* _The input_:
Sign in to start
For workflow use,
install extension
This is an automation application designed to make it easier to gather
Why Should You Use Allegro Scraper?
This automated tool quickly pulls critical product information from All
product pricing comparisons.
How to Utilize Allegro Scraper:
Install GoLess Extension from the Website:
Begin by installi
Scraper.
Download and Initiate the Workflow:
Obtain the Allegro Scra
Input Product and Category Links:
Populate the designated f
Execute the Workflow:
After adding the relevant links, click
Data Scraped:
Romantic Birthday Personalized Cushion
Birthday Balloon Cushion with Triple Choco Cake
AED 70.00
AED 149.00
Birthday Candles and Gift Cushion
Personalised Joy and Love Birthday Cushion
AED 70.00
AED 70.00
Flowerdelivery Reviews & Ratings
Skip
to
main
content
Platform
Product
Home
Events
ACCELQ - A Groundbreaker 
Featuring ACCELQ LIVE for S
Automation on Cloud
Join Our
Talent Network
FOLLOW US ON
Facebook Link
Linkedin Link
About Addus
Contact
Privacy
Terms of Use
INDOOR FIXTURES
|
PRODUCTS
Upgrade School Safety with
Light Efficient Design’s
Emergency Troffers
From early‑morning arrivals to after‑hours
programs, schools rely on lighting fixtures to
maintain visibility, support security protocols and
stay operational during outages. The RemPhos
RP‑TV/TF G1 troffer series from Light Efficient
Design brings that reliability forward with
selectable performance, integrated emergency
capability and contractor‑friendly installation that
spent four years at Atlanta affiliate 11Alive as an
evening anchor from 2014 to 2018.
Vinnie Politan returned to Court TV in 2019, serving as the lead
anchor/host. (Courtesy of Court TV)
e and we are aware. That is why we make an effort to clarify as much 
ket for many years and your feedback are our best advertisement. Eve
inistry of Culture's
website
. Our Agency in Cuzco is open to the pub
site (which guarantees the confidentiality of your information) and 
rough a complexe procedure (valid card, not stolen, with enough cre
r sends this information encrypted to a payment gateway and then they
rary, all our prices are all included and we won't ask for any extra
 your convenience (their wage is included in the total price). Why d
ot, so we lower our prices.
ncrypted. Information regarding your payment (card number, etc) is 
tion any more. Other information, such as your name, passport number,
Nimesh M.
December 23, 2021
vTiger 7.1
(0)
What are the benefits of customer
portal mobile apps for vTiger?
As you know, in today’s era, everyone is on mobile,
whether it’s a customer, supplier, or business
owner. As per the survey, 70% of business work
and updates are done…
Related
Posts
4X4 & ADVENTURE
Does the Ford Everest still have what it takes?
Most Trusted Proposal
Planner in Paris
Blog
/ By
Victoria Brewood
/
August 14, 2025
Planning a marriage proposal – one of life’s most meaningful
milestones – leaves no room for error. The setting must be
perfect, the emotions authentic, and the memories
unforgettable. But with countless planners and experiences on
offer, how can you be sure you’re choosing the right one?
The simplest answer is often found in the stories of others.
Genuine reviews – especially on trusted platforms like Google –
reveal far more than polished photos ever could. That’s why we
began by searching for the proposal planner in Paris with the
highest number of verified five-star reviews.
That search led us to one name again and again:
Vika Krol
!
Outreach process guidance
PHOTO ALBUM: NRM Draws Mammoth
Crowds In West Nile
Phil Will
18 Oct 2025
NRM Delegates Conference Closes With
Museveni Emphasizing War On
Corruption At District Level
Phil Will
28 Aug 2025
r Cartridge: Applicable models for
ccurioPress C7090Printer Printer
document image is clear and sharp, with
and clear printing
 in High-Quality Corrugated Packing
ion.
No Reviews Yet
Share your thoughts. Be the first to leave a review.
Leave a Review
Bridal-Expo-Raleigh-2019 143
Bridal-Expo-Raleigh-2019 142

* _Brief_: Swap every occurrence of "Cushion" in the data above for "Pillow", and write out all the lines again with nothing else altered.

* _Completed task_:
Sign in to start
For workflow use,
install extension
This is an automation application designed to make it easier to gather
Why Should You Use Allegro Scraper?
This automated tool quickly pulls critical product information from All
product pricing comparisons.
How to Utilize Allegro Scraper:
Install GoLess Extension from the Website:
Begin by installi
Scraper.
Download and Initiate the Workflow:
Obtain the Allegro Scra
Input Product and Category Links:
Populate the designated f
Execute the Workflow:
After adding the relevant links, click
Data Scraped:
Romantic Birthday Personalized Pillow
Birthday Balloon Pillow with Triple Choco Cake
AED 70.00
AED 149.00
Birthday Candles and Gift Pillow
Personalised Joy and Love Birthday Pillow
AED 70.00
AED 70.00
Flowerdelivery Reviews & Ratings
Skip
to
main
content
Platform
Product
Home
Events
ACCELQ - A Groundbreaker 
Featuring ACCELQ LIVE for S
Automation on Cloud
Join Our
Talent Network
FOLLOW US ON
Facebook Link
Linkedin Link
About Addus
Contact
Privacy
Terms of Use
INDOOR FIXTURES
|
PRODUCTS
Upgrade School Safety with
Light Efficient Design’s
Emergency Troffers
From early‑morning arrivals to after‑hours
programs, schools rely on lighting fixtures to
maintain visibility, support security protocols and
stay operational during outages. The RemPhos
RP‑TV/TF G1 troffer series from Light Efficient
Design brings that reliability forward with
selectable performance, integrated emergency
capability and contractor‑friendly installation that
spent four years at Atlanta affiliate 11Alive as an
evening anchor from 2014 to 2018.
Vinnie Politan returned to Court TV in 2019, serving as the lead
anchor/host. (Courtesy of Court TV)
e and we are aware. That is why we make an effort to clarify as much 
ket for many years and your feedback are our best advertisement. Eve
inistry of Culture's
website
. Our Agency in Cuzco is open to the pub
site (which guarantees the confidentiality of your information) and 
rough a complexe procedure (valid card, not stolen, with enough cre
r sends this information encrypted to a payment gateway and then they
rary, all our prices are all included and we won't ask for any extra
 your convenience (their wage is included in the total price). Why d
ot, so we lower our prices.
ncrypted. Information regarding your payment (card number, etc) is 
tion any more. Other information, such as your name, passport number,
Nimesh M.
December 23, 2021
vTiger 7.1
(0)
What are the benefits of customer
portal mobile apps for vTiger?
As you know, in today’s era, everyone is on mobile,
whether it’s a customer, supplier, or business
owner. As per the survey, 70% of business work
and updates are done…
Related
Posts
4X4 & ADVENTURE
Does the Ford Everest still have what it takes?
Most Trusted Proposal
Planner in Paris
Blog
/ By
Victoria Brewood
/
August 14, 2025
Planning a marriage proposal – one of life’s most meaningful
milestones – leaves no room for error. The setting must be
perfect, the emotions authentic, and the memories
unforgettable. But with countless planners and experiences on
offer, how can you be sure you’re choosing the right one?
The simplest answer is often found in the stories of others.
Genuine reviews – especially on trusted platforms like Google –
reveal far more than polished photos ever could. That’s why we
began by searching for the proposal planner in Paris with the
highest number of verified five-star reviews.
That search led us to one name again and again:
Vika Krol
!
Outreach process guidance
PHOTO ALBUM: NRM Draws Mammoth
Crowds In West Nile
Phil Will
18 Oct 2025
NRM Delegates Conference Closes With
Museveni Emphasizing War On
Corruption At District Level
Phil Will
28 Aug 2025
r Cartridge: Applicable models for
ccurioPress C7090Printer Printer
document image is clear and sharp, with
and clear printing
 in High-Quality Corrugated Packing
ion.
No Reviews Yet
Share your thoughts. Be the first to leave a review.
Leave a Review
Bridal-Expo-Raleigh-2019 143
Bridal-Expo-Raleigh-2019 142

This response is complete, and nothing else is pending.